Peki muhalefet Katar'a "peşkeş" söyleminden vazgeçer mi?
Hiç sanmıyorum.
2023 seçimlerine kadar ısrarla takip edeceklerini beklediğim "ağır suçlama, yalan ve tehdit" üçlemesinden vazgeçmeyecekler.
En son örnek CHP'nin "Katarlı gençler Türkiye'de sınavsız tıp okuyabilecek" yalan haberini düzelten T24'ün aksine yalanda ısrar etmesiydi.
Üniversite sınavı öncesi bu yalanı yaygınlaştırmasıydı.

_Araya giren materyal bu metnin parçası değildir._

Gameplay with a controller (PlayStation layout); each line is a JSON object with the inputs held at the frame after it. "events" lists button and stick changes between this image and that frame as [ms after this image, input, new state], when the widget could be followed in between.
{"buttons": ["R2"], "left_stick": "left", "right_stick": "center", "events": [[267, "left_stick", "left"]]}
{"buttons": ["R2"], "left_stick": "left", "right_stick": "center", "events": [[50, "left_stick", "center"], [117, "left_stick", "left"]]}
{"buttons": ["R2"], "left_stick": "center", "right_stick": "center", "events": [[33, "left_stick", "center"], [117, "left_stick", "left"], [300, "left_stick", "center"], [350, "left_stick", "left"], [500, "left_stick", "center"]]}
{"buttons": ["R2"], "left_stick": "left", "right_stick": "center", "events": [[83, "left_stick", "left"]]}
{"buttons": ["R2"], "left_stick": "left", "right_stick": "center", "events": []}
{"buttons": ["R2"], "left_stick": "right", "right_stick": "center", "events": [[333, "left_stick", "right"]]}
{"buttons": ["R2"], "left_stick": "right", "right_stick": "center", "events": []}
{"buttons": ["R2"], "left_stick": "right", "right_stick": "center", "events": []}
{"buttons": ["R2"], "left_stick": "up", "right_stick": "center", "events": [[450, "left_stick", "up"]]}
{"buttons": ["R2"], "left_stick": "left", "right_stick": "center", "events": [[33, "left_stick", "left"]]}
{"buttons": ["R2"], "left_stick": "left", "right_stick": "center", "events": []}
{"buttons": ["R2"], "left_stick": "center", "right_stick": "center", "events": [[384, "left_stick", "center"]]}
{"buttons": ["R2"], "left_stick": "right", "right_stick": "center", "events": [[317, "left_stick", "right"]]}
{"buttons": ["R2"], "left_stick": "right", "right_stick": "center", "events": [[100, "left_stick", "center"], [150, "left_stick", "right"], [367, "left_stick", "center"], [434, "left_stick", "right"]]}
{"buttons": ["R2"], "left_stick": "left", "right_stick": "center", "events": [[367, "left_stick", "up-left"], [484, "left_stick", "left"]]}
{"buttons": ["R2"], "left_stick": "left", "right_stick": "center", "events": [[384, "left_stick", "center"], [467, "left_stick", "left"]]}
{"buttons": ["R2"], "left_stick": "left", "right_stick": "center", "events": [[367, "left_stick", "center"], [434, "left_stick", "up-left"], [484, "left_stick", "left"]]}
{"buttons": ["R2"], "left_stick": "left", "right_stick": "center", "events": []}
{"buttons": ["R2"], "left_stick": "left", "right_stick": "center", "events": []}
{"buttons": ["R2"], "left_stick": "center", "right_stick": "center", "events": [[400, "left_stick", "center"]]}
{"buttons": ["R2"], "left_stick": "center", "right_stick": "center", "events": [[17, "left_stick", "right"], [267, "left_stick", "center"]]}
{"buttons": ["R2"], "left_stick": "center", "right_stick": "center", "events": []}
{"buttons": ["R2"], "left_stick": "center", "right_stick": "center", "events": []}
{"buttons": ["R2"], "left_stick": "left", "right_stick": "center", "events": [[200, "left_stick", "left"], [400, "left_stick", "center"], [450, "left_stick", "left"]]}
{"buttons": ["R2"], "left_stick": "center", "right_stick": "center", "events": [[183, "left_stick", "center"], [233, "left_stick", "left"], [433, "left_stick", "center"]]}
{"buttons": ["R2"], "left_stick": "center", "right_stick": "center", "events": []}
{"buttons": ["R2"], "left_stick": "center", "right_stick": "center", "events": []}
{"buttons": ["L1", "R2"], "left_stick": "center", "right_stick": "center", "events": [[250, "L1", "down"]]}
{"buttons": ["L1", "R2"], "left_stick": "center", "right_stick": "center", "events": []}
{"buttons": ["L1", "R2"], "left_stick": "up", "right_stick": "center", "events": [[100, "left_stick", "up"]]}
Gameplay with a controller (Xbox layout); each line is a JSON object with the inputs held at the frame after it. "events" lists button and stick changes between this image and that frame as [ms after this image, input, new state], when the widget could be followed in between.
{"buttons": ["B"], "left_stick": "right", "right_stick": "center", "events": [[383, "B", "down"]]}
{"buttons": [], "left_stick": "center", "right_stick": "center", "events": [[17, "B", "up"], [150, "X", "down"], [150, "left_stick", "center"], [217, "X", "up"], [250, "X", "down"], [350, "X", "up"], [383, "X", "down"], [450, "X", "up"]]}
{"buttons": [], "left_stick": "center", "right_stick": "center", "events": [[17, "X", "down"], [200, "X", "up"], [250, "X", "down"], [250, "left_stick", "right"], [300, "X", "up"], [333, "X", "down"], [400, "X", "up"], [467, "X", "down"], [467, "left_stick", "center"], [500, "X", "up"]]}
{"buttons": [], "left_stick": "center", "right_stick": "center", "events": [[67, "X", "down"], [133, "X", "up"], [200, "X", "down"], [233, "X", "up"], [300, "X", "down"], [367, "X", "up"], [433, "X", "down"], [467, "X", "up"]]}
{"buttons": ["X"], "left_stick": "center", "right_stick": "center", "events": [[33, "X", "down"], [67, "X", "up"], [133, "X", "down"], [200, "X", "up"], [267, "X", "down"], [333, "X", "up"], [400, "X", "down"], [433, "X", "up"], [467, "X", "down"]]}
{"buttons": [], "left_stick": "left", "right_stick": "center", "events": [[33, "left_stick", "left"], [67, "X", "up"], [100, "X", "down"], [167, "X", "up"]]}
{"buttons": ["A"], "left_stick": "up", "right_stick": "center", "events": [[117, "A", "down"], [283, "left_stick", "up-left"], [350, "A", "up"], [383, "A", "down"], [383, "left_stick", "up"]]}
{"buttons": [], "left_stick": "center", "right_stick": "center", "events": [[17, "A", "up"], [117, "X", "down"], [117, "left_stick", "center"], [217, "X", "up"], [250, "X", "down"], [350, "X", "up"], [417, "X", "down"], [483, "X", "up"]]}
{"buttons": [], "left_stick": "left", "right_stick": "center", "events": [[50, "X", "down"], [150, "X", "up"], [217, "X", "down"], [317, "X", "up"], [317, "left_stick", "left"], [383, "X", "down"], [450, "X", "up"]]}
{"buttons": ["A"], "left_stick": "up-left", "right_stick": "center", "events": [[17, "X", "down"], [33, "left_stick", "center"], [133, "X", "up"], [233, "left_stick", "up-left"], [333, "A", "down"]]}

Kılıçdaroğlu, "Kataristan'a döndü bin yıllık devlet... Bizim çocuklar o okullara girebilmek için bütün gençliklerini heba ediyorlar" demekten bile çekinmedi.
20'den fazla ülke ile bu tür uluslararası anlaşmanın yapıldığını görmezden gelerek...
NEDEN ÖZELLİKLE KATAR HEDEFTE?
CHP'nin yetkililerinin Türk kamuoyunda Katar'ı hedef göstermekte kararlı olduğu anlaşılıyor.
Sanki Katar'ın ülkemizdeki yatırımlarına özel bir karşıtlıkları var.
Bunun sermayenin milliyetini sorgulamayan katı bir yabancı düşmanlığı olduğunu sanmıyorum.
Zira Türkiye'ye gelen yabancı yatırımcılar sıralamasında ilk beşte Hollanda, ABD, Britanya, Avusturya ve Almanya bulunuyor.
Son yıllardaki Türkiye- Katar ilişkilerindeki yakınlaşmaya bakılırsa bu sıralamanın daha önde olması gerekirdi.
CHP'nin Katar'a özel karşıtlığının sebebi CHP'nin derinlerindeki Arap düşmanlığı mı?
Laikçi kesimin bir kısmındaki yaygın Oryantalist bakışın "Arapları aşağılama" eğilimine ve Suriyeli mülteci karşıtlıklarına rağmen bunu da muhtemel bulmuyorum.
Çünkü o takdirde Esed rejimine sıcak mesajlar göndermemeleri lazımdı.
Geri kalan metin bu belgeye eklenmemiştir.